Barney Frank: In the Right for Once
I watched some longer segments of Congressman Barney Frank's Tuesday night town hall meeting in Dartmouth, MA and I never thought I would say this but Frank was (okay, deep breath now Brad) right. As I wrote the other day, the town hallers are not lunatics and nut jobs. They are concerned citizens. But then I saw Mr. Frank's town hall and I was reminded that some are still out there nonetheless.

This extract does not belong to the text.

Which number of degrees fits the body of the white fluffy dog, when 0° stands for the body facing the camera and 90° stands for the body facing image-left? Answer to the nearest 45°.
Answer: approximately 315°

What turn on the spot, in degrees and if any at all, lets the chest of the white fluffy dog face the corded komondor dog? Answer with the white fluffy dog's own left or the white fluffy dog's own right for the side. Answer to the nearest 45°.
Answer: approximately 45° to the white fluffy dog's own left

Now, the right wing talk radio crew and even Fox (for whom I do commentary on the business network) has done a crafty bit of editing to make it look like Mr. Frank was rude, dismissive and intellectually condescending to his constituents who "voted him in." But if anyone saw longer clips of the meeting which included not just Frank's answers, but also some of the questions as well as the audience's outbursts, one may come to several conclusions regarding this meeting at least: 1) These people were probably among the few in his district who did not cast their vote for him; 2) there were indeed a few crackpots and zealots in mix; 3) Frank was absolutely correct in the way he dealt with many of the questions, and gave them the level of respect they deserved.

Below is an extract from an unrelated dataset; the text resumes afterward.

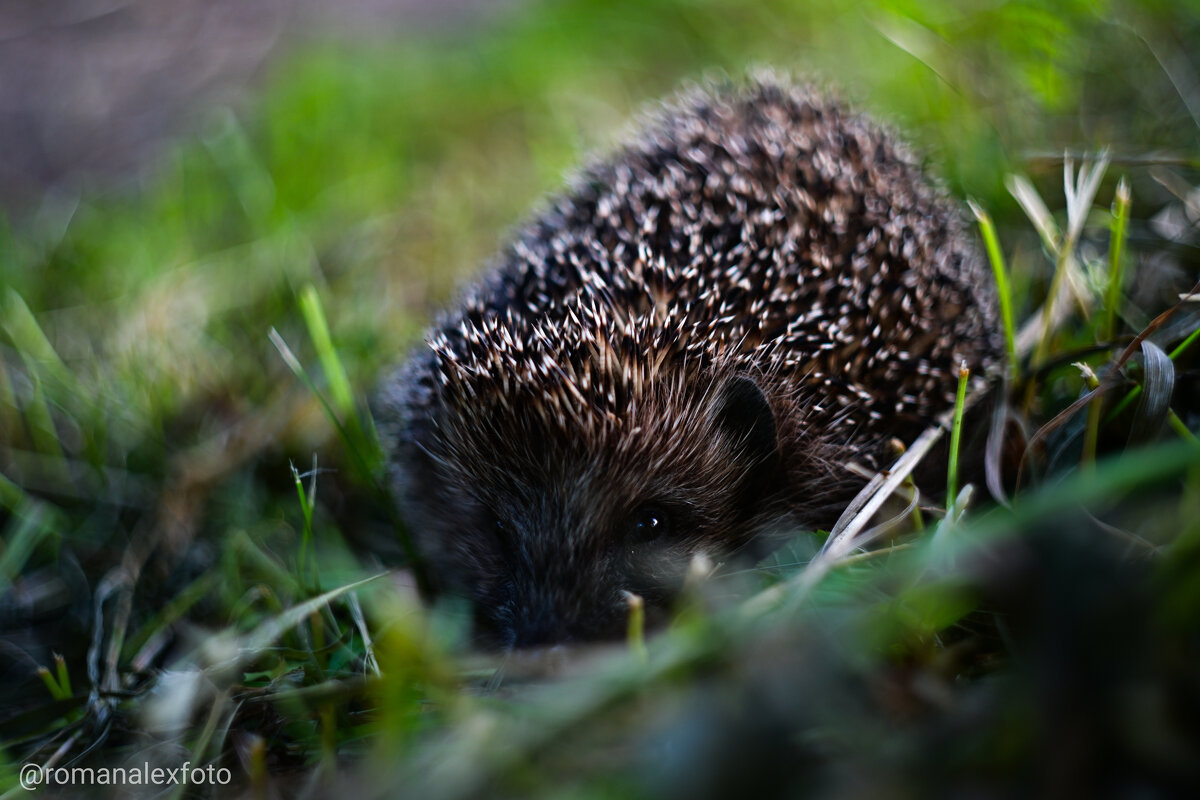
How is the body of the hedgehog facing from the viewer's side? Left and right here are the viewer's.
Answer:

Here is one example being touted in anti-Frank circles as an example of his arrogance. I give it to you now with the question attached:
Constituent: "Why do you continue to support a Nazi policy [on healthcare] as Obama has expressly supported this policy? Why are you supporting it?"
Frank: "When you ask me this question I am going to revert to my ethnic heritage and answer your question with a question: 'On what planet do you spend most of your time? You want me to answer your question, and you stand there with a picture of the President defaced to look like Hitler [woman proudly holds up said defaced picture] and compare the effort to increase healthcare to the Nazis. My answer to you as I said before is it is a tribute to the First Amendment that this kind of vile contemptible nonsense is so freely propagated. Ma'am, trying to have a conversation with you would be like trying to argue with a dining room table. I have no interest in doing it."
Good for him. Just imagine this is a Republican congressman debating a woman holding up a picture of George Bush with a Hitler mustache denouncing the Iraq war and calling it a Nazi-like act of aggression? Comparing Bush's liberation of Iraq with Operation Barbarossa for example is as ludicrous a moral nexus as comparing Obama's healthcare plan to Hitler's systematic extermination of the "untermenchen." As a Jew, Mr. Frank had every right to put that woman who has little historical grounding in her place and I say good for him. Any such comparison, from any loon segment is insulting to the millions of true victims of Nazi atrocities and should be denounced as such.
Now, as I have made clear before I am no fan of Barney Frank. And there were times at the podium when he appeared to be condescending, even though many of the questioners in my mind deserved his indignation -- such as those he rightfully observed could not see the difference between state and federal taxes. But I think the coverage of this was one-sided from talk radio and some of the cable news outlets. It made for good ratings, but it was not the whole truth. And that is not fair to Mr. Frank or the debate as a whole for that matter.
Frank at one point told a woman that she had come to the town hall with preconceived notions and nothing he said was going to change her mind about him or his policies. I think the cable news outlets also had their minds made up about how to play this story before the first question was ever asked.